_Exercise brief:_
Reproduce the material from the line containing "duminică, august 9 2026" through the line containing "Restaurante", with both lines included and nothing changed.

_Information shown:_

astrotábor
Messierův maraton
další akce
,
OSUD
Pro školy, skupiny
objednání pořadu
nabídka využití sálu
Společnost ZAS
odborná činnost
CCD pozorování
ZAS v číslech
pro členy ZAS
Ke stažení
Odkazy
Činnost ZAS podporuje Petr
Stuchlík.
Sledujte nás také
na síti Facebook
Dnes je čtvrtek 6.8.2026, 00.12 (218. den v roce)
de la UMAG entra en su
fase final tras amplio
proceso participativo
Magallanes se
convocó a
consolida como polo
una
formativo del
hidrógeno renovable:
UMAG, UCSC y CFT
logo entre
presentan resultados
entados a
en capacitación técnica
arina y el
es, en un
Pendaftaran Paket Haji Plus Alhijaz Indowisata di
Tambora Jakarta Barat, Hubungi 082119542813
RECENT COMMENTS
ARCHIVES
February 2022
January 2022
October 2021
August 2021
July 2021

---

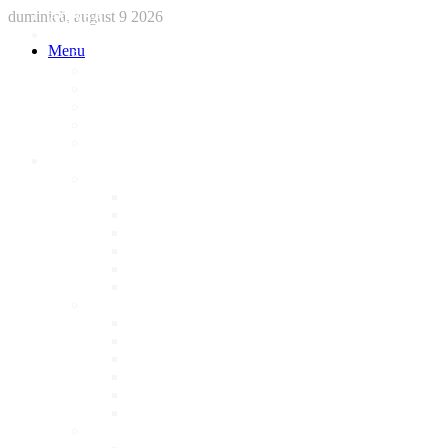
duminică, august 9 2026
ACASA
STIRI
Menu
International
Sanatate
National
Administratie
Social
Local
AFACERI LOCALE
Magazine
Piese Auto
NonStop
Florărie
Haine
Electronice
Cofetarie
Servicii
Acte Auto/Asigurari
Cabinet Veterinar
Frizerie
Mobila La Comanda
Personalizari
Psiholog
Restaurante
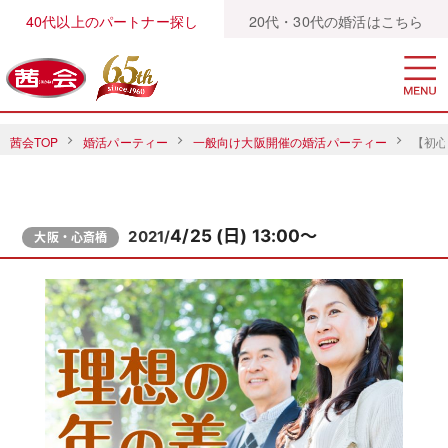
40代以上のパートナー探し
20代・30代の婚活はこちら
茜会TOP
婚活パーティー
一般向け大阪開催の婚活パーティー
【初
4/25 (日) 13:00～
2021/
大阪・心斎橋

_Task answer:_
duminică, august 9 2026
ACASA
STIRI
Menu
International
Sanatate
National
Administratie
Social
Local
AFACERI LOCALE
Magazine
Piese Auto
NonStop
Florărie
Haine
Electronice
Cofetarie
Servicii
Acte Auto/Asigurari
Cabinet Veterinar
Frizerie
Mobila La Comanda
Personalizari
Psiholog
Restaurante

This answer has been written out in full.